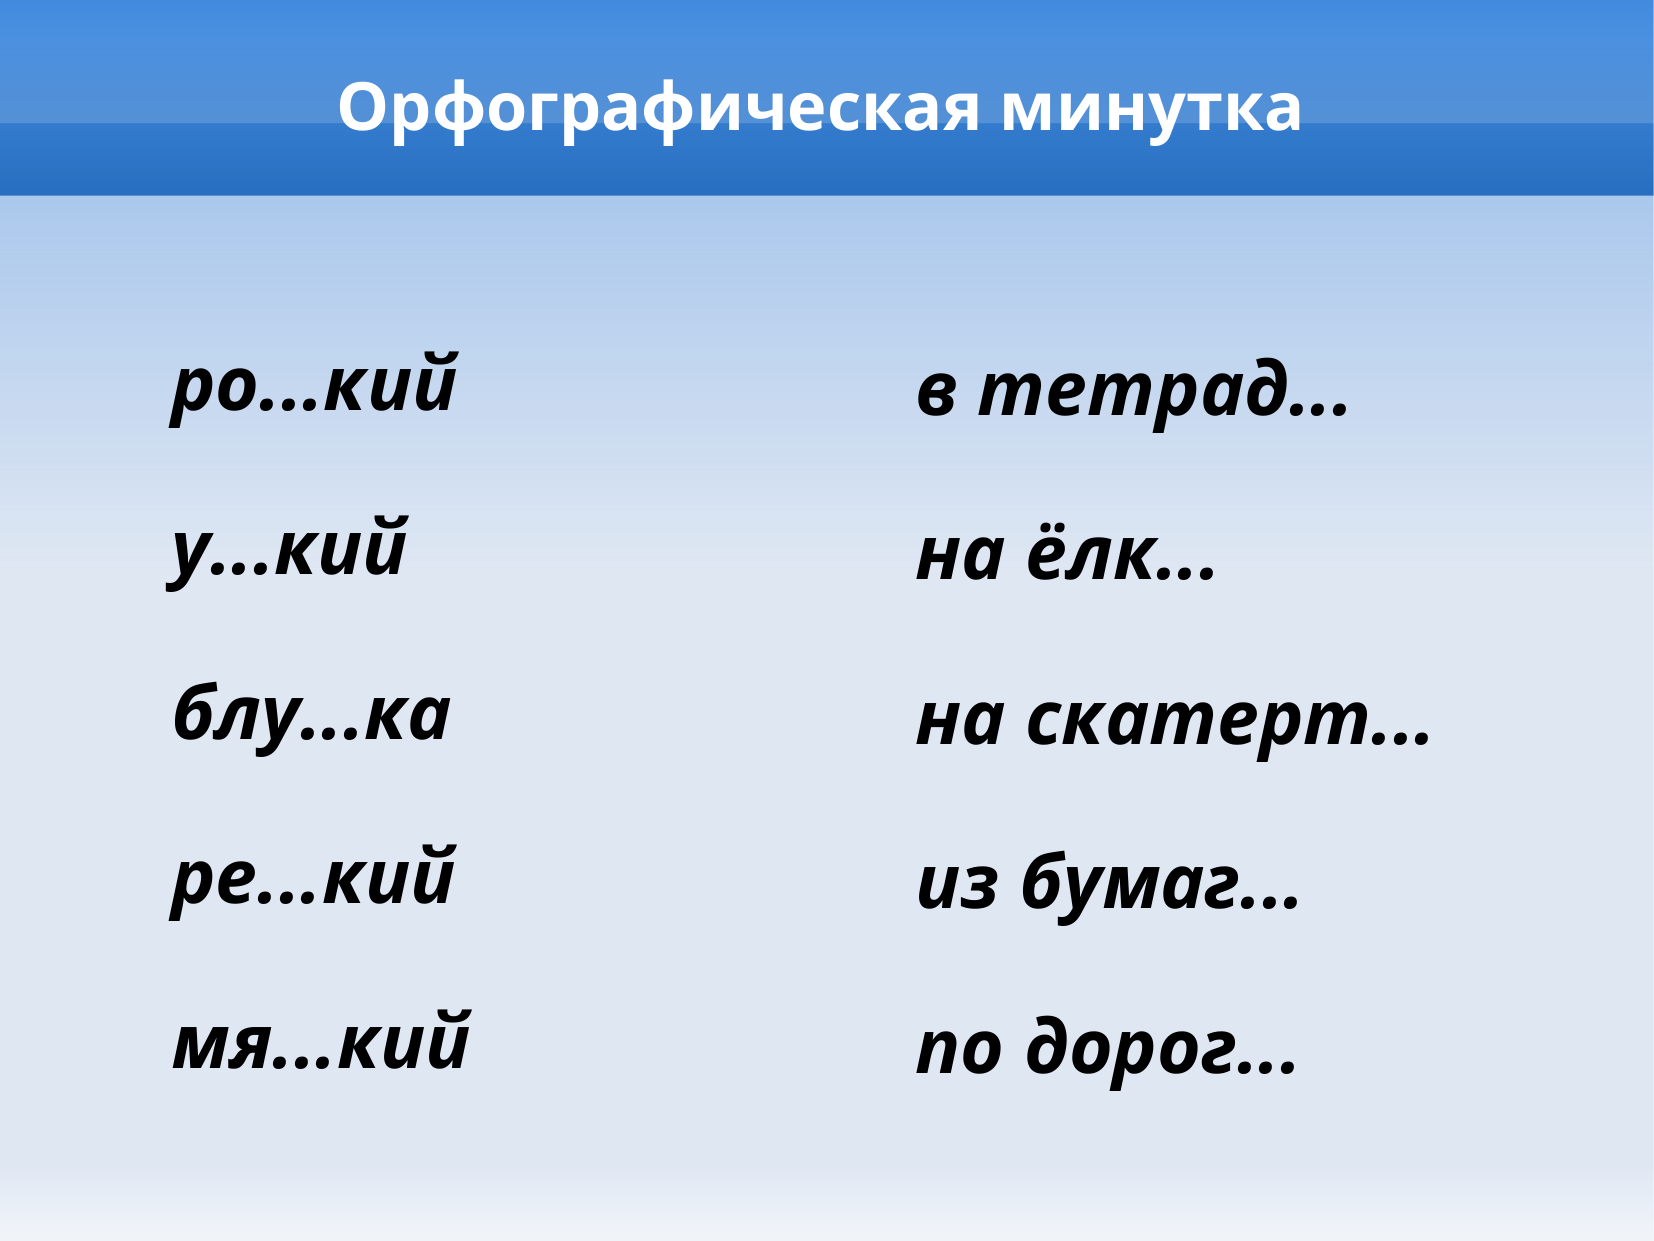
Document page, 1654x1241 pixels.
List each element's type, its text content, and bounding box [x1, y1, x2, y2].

list в тетрад... на ёлк... на скатерт... из бумаг... по дорог... [826, 295, 1553, 1099]
list ро...кий у...кий блу...ка ре...кий мя...кий [82, 290, 809, 1152]
title Орфографическая минутка [76, 0, 1565, 208]
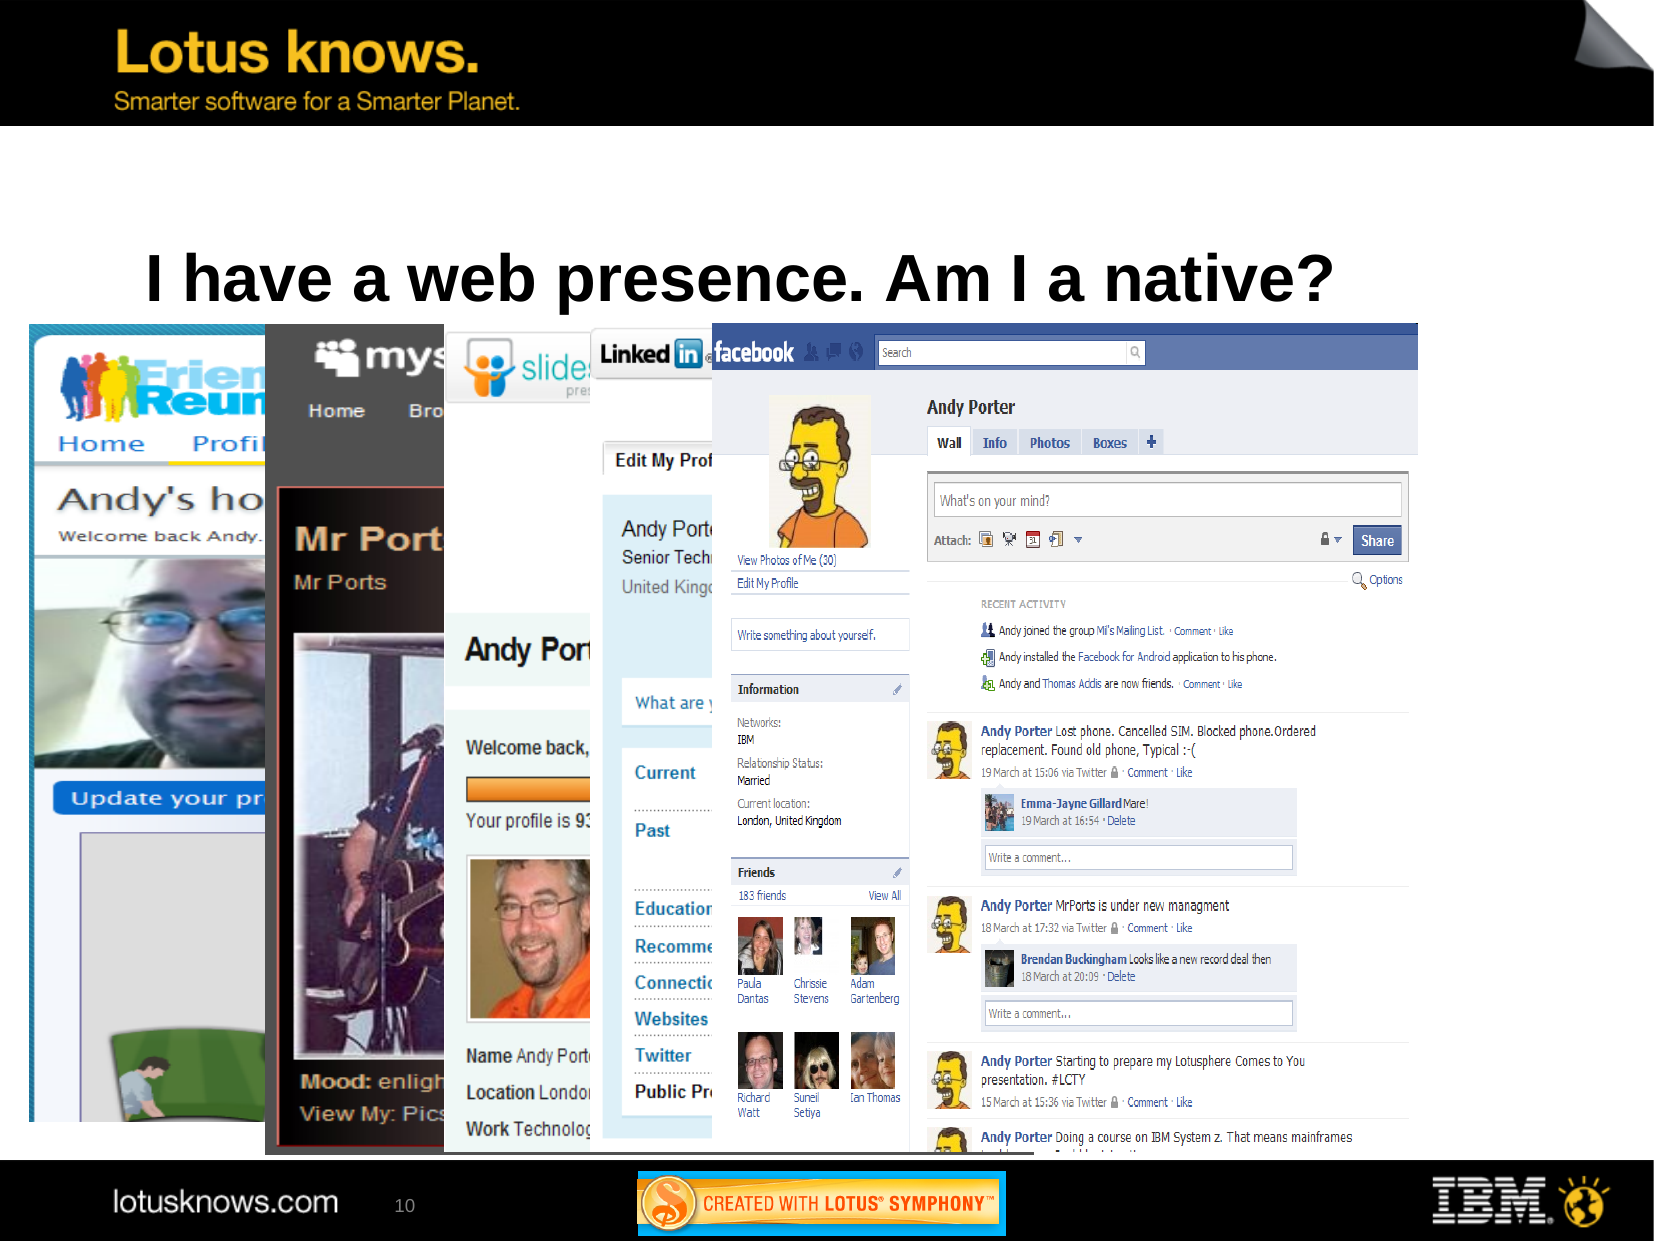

----------------

AIM: Please write out the lines of all the records above again, unchanged, but leave out the pictures.

EXPECTED ANSWER:
Document page, 1654x1241 pixels.
List each element's type, its text content, and bounding box [x1, y1, x2, y2].

list в тетрад... на ёлк... на скатерт... из бумаг... по дорог... [826, 295, 1553, 1099]
list ро...кий у...кий блу...ка ре...кий мя...кий [82, 290, 809, 1152]
title Орфографическая минутка [76, 0, 1565, 208]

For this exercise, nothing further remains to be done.